Relations of horizontal complementarity between coastal valleys have been observed on the littoral (Netherly 1977;Rostworowski 1977;Shimada 1982), and for the higher altitude altiplano area where this kind of organization is referred to as the "altiplano mode of economic integration" (Browman 1977) and, to a lesser extent, the modern "extended type of Andean zonation" (Brush 1977: 12-16;Gade 1975). The extended type takes place in regions of expansive, contiguous production where exchange forms the basis for circulating products from other zones. In the expansive altiplano where there are fewer impediments to travel and, with the domestication of camelids, relatively low transport costs with cargo animals, materials may have been conveyed over substantial distances.
Figure 3-4. Subsistence exchange for products by ecozone versus single-source, diffusive goods.
A general schematic of these contrasting relationships is shown in Figure 3-4. While there is a great deal more complexity and variability to economy and exchange than is communicated in Figure 3-4, for example tubers are grown in the high elevation zones and herding does occur below 3800 masl, the purpose is to highlight the contrasting network characteristics. These two characteristics include
(1) Subsistence exchange.The acquisition of products available by zone contrasts
(2) Diffusive.The network for goods that radiate diffusively, such as obsidian and salt.
While the mixed agropastoral strategies are also very common, particularly in ecotone areas such as the puna rim, the subsistence exchange that articulates dedicated pastoralists with agriculturalists has been documented ethnographically in many studies of which only a selection are shown in Figure 3-4 (Bastien 1978;Brush 1977;Custred 1973;Flores Ochoa 1968;Palacios Ríos 1981;Winterhalder and Thomas 1978).
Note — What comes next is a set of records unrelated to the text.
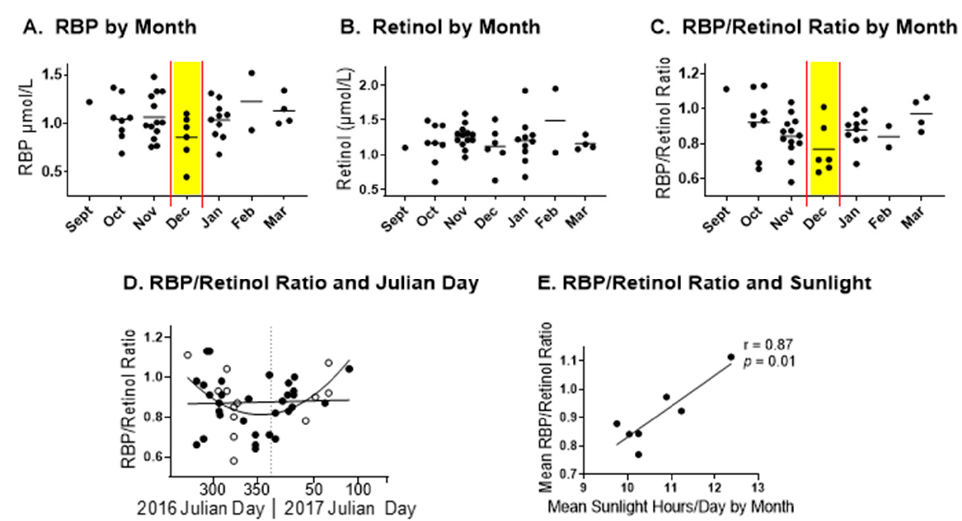
Figure 2. Seasonal changes in retinol/RBP ratios. ( A ) Individual RBP values ( µ mol/L) and means are shown per month of study enrollment. The month with the lowest mean value is highlighted in yellow. ( B ) Individual retinol values ( µ mol/L) and means are shown per month of study enrollment. ( C ) RBP/retinol molar ratios and means are shown per month. The month with the lowest mean ratio is highlighted in yellow. ( D ) RBP:retinol molar ratios were correlated with Julian days of the year. A linear regression line and a quadratic regression curve are shown (R 2 = 0.001, p = 0.81 for the linear regression; R 2 = 0.20 for the quadratic regression). Solid and open symbols represent black and white participants, respectively. Each symbol represents a different study participant for ( A – D ). ( E ) Mean RBP:retinol molar ratios were correlated with mean sunlight hours per day as measured in Nashville, Tennessee, each month (Pearson correlation).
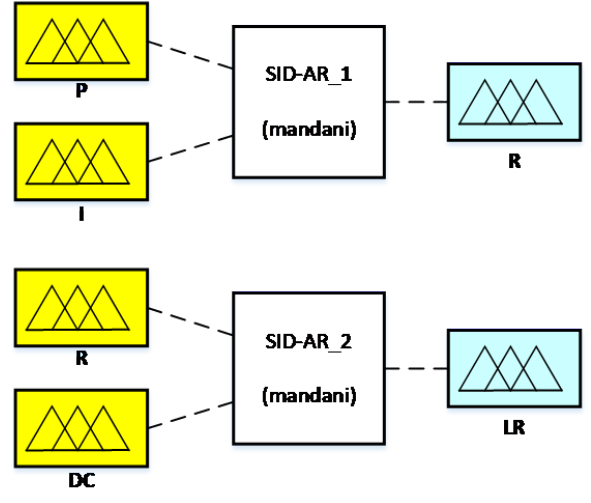
Figure 4: Fuzzy Inference System for level 1 and 2.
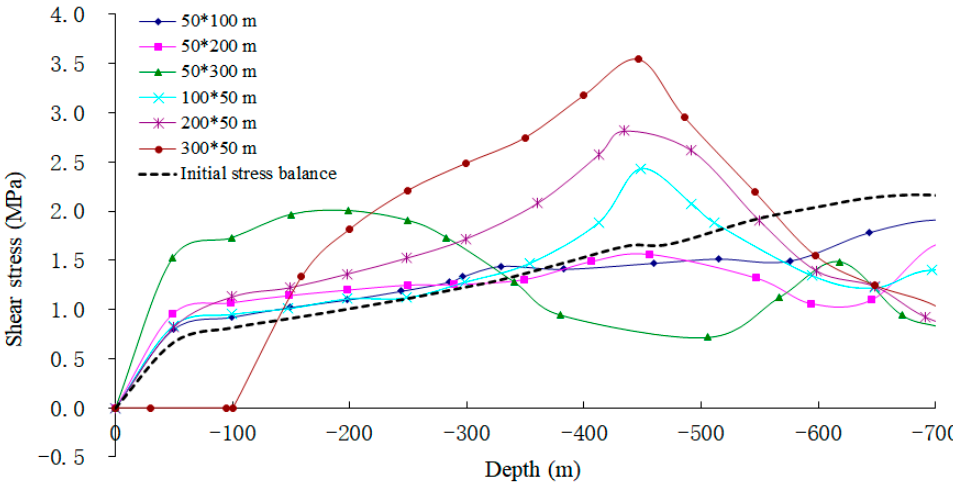
Figure 21. Shear stress distribution at the fault plane with different mining sizes.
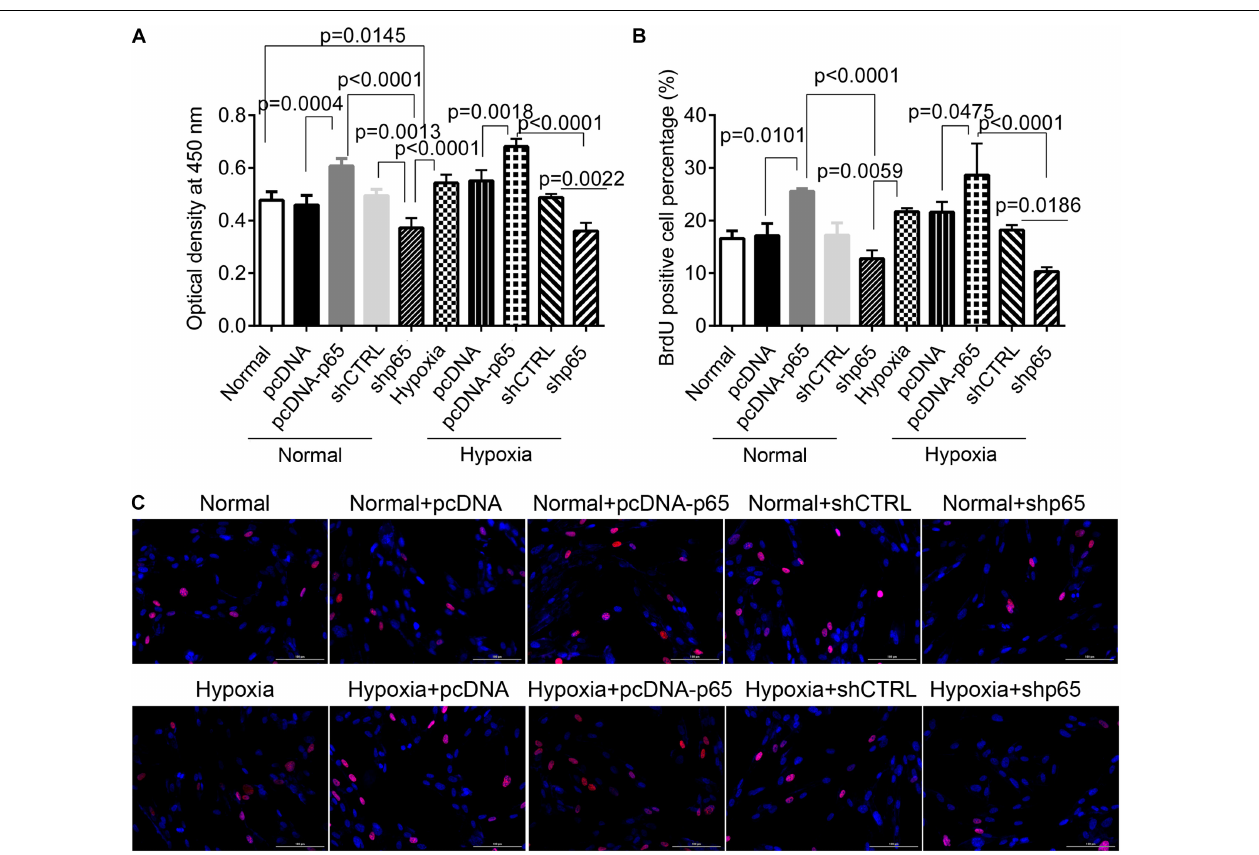
FIGURE 2 | The effect of p65 expression on hPASMC proliferation. (A) The cell viability of hPASMC following pcDNA-p65, shp65, and hypoxia using the CCK-8 assay kit. Each experiment was repeated three times. (B) The percentage of BrdU-positive hPASMCs following different treatments. The differences were analyzed using one-way ANOVA. (C) The representative images of BrdU-positive cells following different treatments. CTRL, control.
Ecological complementary has long served to transfer goods between ecozones, however the movement of goods laterally through areas of homogeneous resources, such as horizontal complementarity across the puna, implies other mechanisms of transfer. In addition to strategies described previously, it has been proposed that large periodic markets are a possible solution to the problems of social and economic integration among agropastoralists living in widely distributed settlements.
Browman (1990: 405-411) reviews the evidence for prehispanic and colonial period markets in the Peruvian and Bolivian altiplano. The colonial period aggregations in the Andes are products of historical circumstances, however Browman's evidence suggests that periodic fairs in some form were a feature of the prehispanic economy. While evidence concerning the actual goods exchanged at periodic fairs during the prehispanic period is scarce, these events could have been an effective way for obsidian to have been distributed in highland Peru and these fairs will be discussed in more detail below. Seasonal or annual gatherings are also ethnographically known among foragers in arid regions of the world with low population densities (Birdsell 1970: 120;Steward 1938). Social aggregations in some form can be expected to date back to the foraging period and these aggregations probably included, among other activities, the exchange of goods.